000914.1 | A | Brender | Representation | Discontinuous Ranges |
This proposal replaces 000531.1, which was discussed by the
Committee on
27 June 2000. In reviewing that proposal, the group requested an alternative
approach that
- Did not require use of LEB representation
- Would work for subprograms whose code might be split among
multiple program sections
I originally intended to offer two proposals, with the intent that both be
adopted. The first was to be kept as simple as possible yet still be
sufficient to cover all cases of discontiguous scopes. The second
was to be more complicated (more like the earlier 000531.1), but designed to
be as compact as possible. The reason for two was to allow a compiler
vendor to choose whichever better suited its design goals and constaints.
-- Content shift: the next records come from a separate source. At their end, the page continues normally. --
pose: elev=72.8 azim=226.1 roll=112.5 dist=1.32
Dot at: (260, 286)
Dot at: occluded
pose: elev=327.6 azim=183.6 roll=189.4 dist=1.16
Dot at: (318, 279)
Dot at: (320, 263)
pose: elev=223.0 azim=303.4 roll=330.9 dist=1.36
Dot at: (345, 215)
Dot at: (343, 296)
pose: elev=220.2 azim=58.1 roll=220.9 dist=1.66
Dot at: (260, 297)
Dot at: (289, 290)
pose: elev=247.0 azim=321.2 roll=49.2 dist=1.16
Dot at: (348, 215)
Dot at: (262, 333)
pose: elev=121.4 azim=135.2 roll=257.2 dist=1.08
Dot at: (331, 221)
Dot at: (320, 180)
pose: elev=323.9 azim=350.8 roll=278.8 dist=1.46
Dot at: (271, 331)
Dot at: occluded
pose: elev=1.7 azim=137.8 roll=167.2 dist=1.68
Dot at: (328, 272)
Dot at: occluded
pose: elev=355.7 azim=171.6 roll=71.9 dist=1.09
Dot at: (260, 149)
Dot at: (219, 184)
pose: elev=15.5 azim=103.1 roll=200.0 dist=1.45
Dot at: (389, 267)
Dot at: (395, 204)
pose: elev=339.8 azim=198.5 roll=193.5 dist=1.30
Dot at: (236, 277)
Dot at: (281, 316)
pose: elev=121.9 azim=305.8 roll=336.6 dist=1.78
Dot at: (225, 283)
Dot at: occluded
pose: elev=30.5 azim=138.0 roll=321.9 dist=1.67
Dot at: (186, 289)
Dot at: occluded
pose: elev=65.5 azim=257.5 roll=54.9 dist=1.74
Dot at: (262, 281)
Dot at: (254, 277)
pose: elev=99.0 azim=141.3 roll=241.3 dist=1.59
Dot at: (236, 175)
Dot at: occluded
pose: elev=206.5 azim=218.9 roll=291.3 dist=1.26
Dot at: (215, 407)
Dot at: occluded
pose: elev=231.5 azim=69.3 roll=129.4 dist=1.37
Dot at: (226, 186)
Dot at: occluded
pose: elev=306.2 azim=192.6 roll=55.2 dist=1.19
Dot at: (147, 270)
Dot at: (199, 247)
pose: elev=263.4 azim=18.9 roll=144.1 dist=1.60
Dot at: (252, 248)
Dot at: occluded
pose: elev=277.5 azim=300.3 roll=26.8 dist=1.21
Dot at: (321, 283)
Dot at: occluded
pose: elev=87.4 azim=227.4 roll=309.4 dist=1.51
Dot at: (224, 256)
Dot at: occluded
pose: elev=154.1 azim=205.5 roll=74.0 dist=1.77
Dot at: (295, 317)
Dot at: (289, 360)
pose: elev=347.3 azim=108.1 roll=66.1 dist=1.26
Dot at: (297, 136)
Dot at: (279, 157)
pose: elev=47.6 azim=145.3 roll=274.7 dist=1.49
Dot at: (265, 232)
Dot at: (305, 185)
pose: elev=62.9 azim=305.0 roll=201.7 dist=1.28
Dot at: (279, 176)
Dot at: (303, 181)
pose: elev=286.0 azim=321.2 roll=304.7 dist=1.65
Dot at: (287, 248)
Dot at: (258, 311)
Because the committee is trying to wrap up its work on this revision,
and because of my own time constraints, I am presenting just the simpler
of the two at this time.
META CONTEXT/ASIDE:
I think the following four presentational capabilities provide a core
set that allows sophisticated compilers and debuggers to support a
significant and highly useful level of debugging for optimized code:
- Represent split lifetimes for variables
- Represent subprogram inlining
- Represent discontiguous scopes
- Represent semantic breakpoint locations
The first two are already included in DWARF V2. The third is the
subject of this proposal. The fourth will (hopefully) be the subject
of a future (real soon now) proposal.
If we can complete this set, then I think we can claim a significant
improvement in the ability of DWARF to allow support for debugging
optimized code.
END ASIDE
GENERAL DISCUSSION
------------------
In the presence of optimization (and sometimes even for non-optimized code),
it is desirable to be able to describe a scope that consists of a set of
address ranges rather than just a single range.
Let us consider possible representation approaches from the inside out.
1) Address range description as such
For consistency and simplicity, I looked for precedents that could
serve
as models. There appear to be (just) two precedents for representing a
sequence of address ranges:
- a location list, found in the .debug_loc section
- the tuples for the addresses of a compilation unit, found
in the
.debug_aranges section
A location list entry is
- a starting address offset (relative to start of
compilation unit)
- an ending address offset (relative to start of
compilation unit)
- a block containing a location expression
Since the two addresses are offsets, they really are just constants
and require no associated relocation. (In effect, relocation needs to
be
performed by the debugger when it uses this information.) Both
addresses
occupy the size of an address on the target system.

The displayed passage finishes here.